Continuavo pregando l’interlocutore ad esimermi dal paragonare Tranströmer ai poeti italiani contemporanei, come qualche scolaretto tenta di fare, per via della differenza gigantesca tra le due «cose». Ma se c'è una differenza (estetica) ce ne sarà anche una ragione, storica, dico. E che il paese sia andato, in questi ultimi decenni, in declinando e in discesa, in poesia come negli altri campi, è un fatto di allarmante visibilità.
Nelle mie vesti di critico non posso – dicevo – non stigmatizzare questo fatto, non mi sentirei a posto con la mia coscienza se non lo facessi. C'è oggi nella poesia italiana un respiro di spietata mediocrità, modesti professori hanno occupato gli scranni di comando del comparto poesia, e di lì veleggiano beati verso l'Eldorado della generale mediocrità inneggiandosi l'un l'altro e sostenendosi l'un altro. È uno spettacolo disarmante e umiliante.
Non nego (anzi, lo affermo), che comprendere una poesia di Tranströmer è enormemente più difficile che comprendere una poesia di Giudici o di Sereni o di Magrelli... ma la difficoltà ermeneutica significa semplicemente che la prima ha un livello enormemente superiore a quella dei secondi. Nient'altro che questo. Il poeta svedese è di un altro pianeta. Tutto qui.
Il linguaggio poetico è la tematizzazione esplicita di ciò che è contenuto nel linguaggio naturale; per cui il secondo viene prima del primo.

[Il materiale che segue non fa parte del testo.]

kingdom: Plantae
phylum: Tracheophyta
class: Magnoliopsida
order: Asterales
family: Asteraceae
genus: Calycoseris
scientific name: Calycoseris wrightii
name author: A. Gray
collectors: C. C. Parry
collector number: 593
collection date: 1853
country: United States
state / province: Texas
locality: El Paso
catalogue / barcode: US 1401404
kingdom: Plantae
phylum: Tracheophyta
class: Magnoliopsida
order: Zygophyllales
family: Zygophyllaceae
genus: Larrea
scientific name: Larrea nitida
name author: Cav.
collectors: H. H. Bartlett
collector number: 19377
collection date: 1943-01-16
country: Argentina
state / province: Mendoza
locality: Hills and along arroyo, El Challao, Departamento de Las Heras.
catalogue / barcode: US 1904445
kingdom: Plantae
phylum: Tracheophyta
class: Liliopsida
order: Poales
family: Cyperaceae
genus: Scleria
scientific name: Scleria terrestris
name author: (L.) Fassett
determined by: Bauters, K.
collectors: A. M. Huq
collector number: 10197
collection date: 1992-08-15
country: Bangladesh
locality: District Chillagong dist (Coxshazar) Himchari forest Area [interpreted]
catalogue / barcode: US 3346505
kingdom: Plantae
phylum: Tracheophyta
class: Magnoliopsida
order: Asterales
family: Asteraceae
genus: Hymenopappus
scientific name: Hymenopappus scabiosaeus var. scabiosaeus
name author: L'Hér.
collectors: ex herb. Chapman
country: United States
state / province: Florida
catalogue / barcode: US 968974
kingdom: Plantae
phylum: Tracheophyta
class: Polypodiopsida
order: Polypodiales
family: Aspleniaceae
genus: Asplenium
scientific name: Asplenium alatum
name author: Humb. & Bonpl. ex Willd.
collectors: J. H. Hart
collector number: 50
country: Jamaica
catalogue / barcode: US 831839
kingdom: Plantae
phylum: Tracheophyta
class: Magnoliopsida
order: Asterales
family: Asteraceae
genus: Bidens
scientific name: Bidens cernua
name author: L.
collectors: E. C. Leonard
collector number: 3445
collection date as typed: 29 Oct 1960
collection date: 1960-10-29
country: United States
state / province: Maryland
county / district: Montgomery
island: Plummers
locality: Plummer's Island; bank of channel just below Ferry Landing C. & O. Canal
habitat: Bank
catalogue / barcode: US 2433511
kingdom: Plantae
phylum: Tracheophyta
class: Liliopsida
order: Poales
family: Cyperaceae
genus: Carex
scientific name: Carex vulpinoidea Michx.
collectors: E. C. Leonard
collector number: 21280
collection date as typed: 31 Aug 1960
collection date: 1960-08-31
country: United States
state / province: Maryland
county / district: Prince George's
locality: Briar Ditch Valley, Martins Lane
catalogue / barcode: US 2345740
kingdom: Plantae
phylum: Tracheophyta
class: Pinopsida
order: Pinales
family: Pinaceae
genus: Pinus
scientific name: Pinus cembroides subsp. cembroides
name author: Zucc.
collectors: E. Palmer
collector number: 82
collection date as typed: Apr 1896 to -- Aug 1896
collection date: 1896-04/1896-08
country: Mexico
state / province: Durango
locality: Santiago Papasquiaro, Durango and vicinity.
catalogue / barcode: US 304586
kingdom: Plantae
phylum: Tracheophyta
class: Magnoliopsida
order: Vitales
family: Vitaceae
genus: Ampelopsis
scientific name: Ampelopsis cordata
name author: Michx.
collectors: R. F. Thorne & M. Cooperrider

È un linguaggio in quanto scritto, decontestualizzato, in cui tutto è chiaro, univoco, intelligibile da subito perché costruito per questo scopo. Esso è il prodotto della riflessione del linguaggio su se stesso, l'esplicitazione delle sue strutture di senso soggiacenti alle relazioni dei parlanti immersi nel linguaggio naturale.
Dal linguaggio relazionale del linguaggio naturale al linguaggio poetico c'è una frattura e un passo, un salto e un ponte.
La problematizzazione del linguaggio poetico si esprime (quale suo luogo naturale) in metafore e immagini. Tutto il resto appartiene al discorsivo-assertorio che serve ad unire una immagine all'altra, una metafora all'altra. A rigore, si può sostenere che un linguaggio poetico privo di metafore e immagini non è un linguaggio poetico. E con questo scopriamo l'acqua calda, ma è indispensabile ripeterlo adesso in tempi di semplicismo filosofico-poetico.
Lo scetticismo - che data da Satura (1971) - in giù nella poesia italiana e non solo, ha dato i suoi frutti avvelenati: ha ridotto la poesia italiana ad essere una derivazione minoritaria dei mezzi di comunicazione di massa, ad un surrogato di essi; l'ha resa sostanzialmente un linguaggio non differenziato da quello della comunicazione.
Che nessun poeta italiano da Satura in giù sia degno di stare allo stesso livello di un Tranströmer deriva da questo nodo non sciolto dell'Istituzione poesia così come si è solidificata oggi in Italia. La poesia che si fa oggi in Italia è un linguaggio ingessato (nel migliore dei casi) e un linguaggio comunicazionale (nel peggiore).